Multiwavelength Observations of the Runaway Binary HD 15137

HD 15137 is an intriguing runaway O-type binary system that offers a rare opportunity to explore the mechanism by which it was ejected from the open cluster of its birth. Here we present recent blue optical spectra of HD 15137 and derive a new orbital solution for the spectroscopic binary and physical parameters of the O star primary. We also present the first XMM-Newton observations of the system. Fits of the EPIC spectra indicate soft, thermal X-ray emission consistent with an isolated O star. Upper limits on the undetected hard X-ray emission place limits on the emission from a proposed compact companion in the system, and we rule out a quiescent neutron star in the propellor regime or a weakly accreting neutron star. An unevolved secondary companion is also not detected in our optical spectra of the binary, and it is difficult to conclude that a gravitational interaction could have ejected this runaway binary with a low mass optical star. HD 15137 may contain an elusive neutron star in the ejector regime or a quiescent black hole with conditions unfavorable for accretion at the time of our observations.

💡 Research Summary

HD 15137 is a rare runaway O‑type binary that provides a valuable laboratory for testing the mechanisms by which massive stars are ejected from their birth clusters. The authors obtained a new set of high‑resolution blue‑optical spectra (4000–5000 Å, R ≈ 30 000) spanning several years and measured radial velocities from dozens of He I, He II, and metal lines. A period analysis yields a highly eccentric orbit with P = 55.42 ± 0.03 d, e = 0.62 ± 0.02, and a₁ sin i = 12.3 ± 0.5 R⊙. The mass function f(M) = 0.004 ± 0.001 M⊙ implies a very low‑mass companion unless the inclination is extremely small. Spectral classification of the primary is O9.5 V; fitting with FASTWIND models gives T_eff ≈ 33 kK, log g ≈ 4.0, v sin i ≈ 140 km s⁻¹, and a luminosity of ≈ 10⁵·⁴ L⊙, corresponding to a mass of ≈ 22 M⊙. No spectral signatures of a secondary are detected, constraining any optical companion to be ≤ 5 % of the primary’s light, i.e., M₂ ≲ 2 M⊙.

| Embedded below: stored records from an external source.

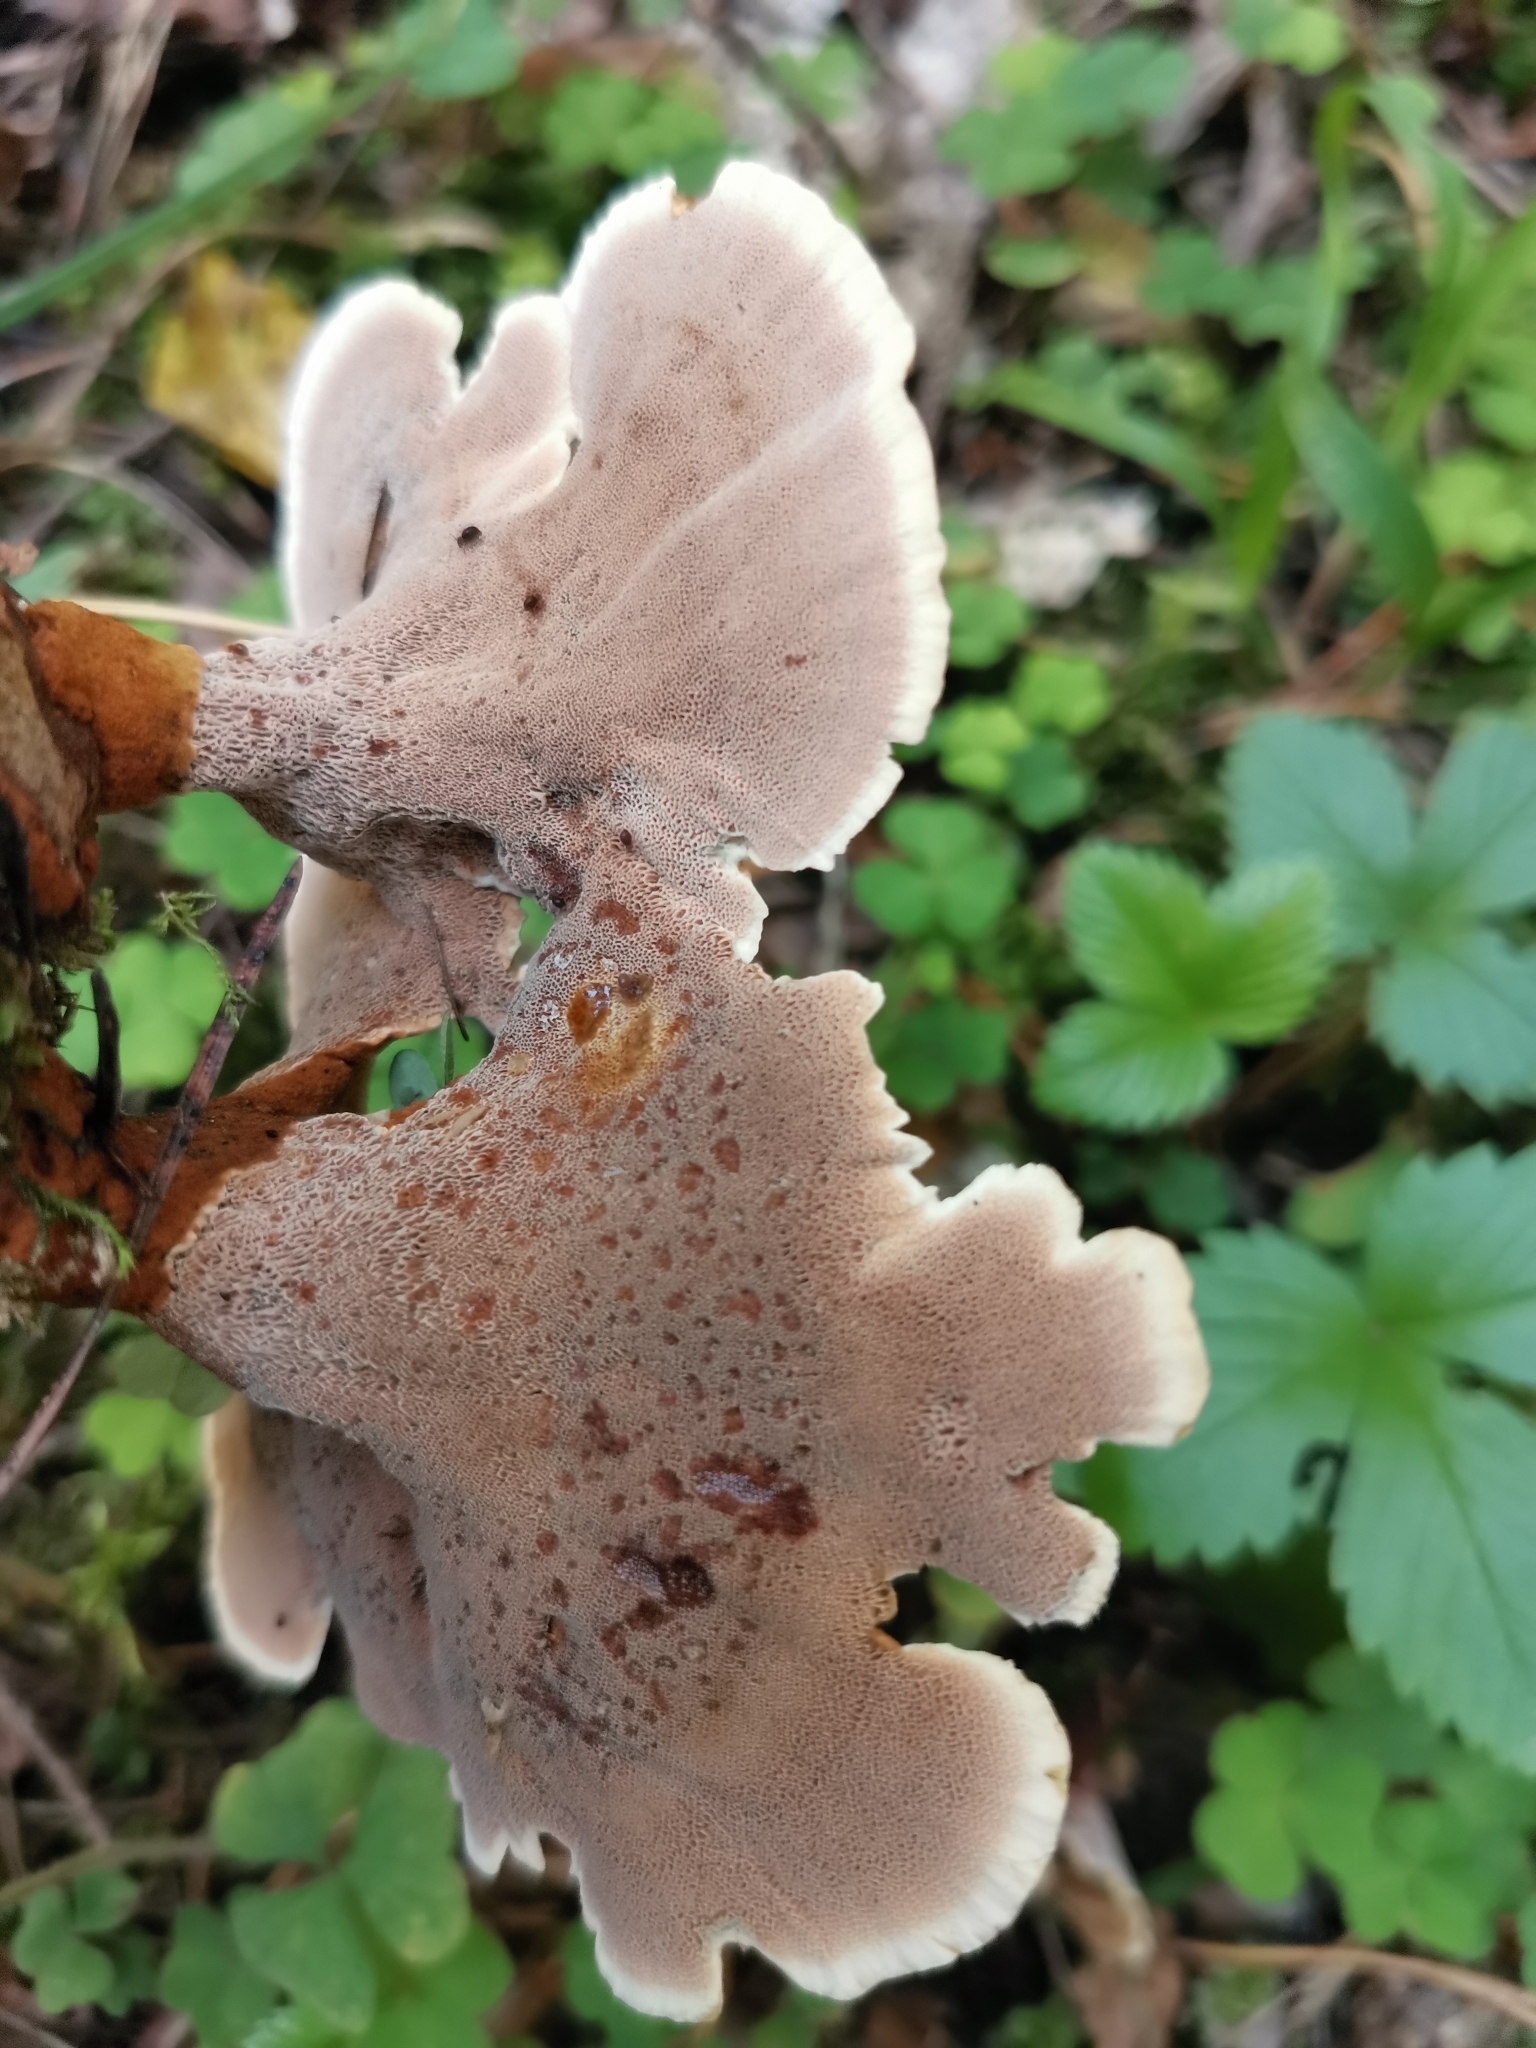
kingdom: Fungi
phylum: Basidiomycota
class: Agaricomycetes
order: Hymenochaetales
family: Hymenochaetaceae
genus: Onnia
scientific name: Onnia tomentosa
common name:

The X‑ray component of the study consists of XMM‑Newton EPIC‑pn and MOS observations (total exposure ≈ 45 ks). The EPIC spectra are well described by a single‑temperature thermal plasma (apec) with kT ≈ 0.21 keV and a modest absorption column NH ≈ 1.2 × 10²¹ cm⁻². The unabsorbed X‑ray luminosity is L_X ≈ 1.2 × 10³² erg s⁻¹, fully consistent with the canonical wind‑shock emission of an isolated O star (L_X ≈ 10⁻⁷ L_bol). No hard (> 2 keV) component is detected; the 3σ upper limit is L_X,hard < 5 × 10³¹ erg s⁻¹. This rules out a luminous accreting compact object, a propeller‑phase neutron star, or a weakly accreting neutron star that would produce detectable hard X‑rays.

The authors discuss two possible ejection scenarios. (1) The binary‑supernova channel, where the primary’s companion is a compact remnant (neutron star or black hole) left after a supernova. The lack of hard X‑rays suggests that, if a neutron star is present, it is in the ejector regime (a rotation‑powered pulsar) whose wind does not currently produce observable X‑ray emission. Alternatively, a quiescent black hole with negligible accretion could be present. (2) The dynamical ejection channel, involving close multi‑body encounters in a dense cluster. This would require a low‑mass stellar companion to have absorbed the recoil momentum, but the spectroscopic non‑detection of such a star and the orbital parameters make this scenario unlikely.

Consequently, the paper concludes that HD 15137 most plausibly hosts an unseen compact object—either a rotation‑powered neutron star or a dormant black hole—while the O‑type primary dominates the observed optical and soft X‑ray emission. The system thus represents an “elusive” runaway binary in which the compact companion is currently in a state that suppresses high‑energy accretion signatures. Future deep radio pulsar searches or long‑term X‑ray monitoring could confirm the nature of the hidden companion and further illuminate the pathways by which massive binaries become runaway objects.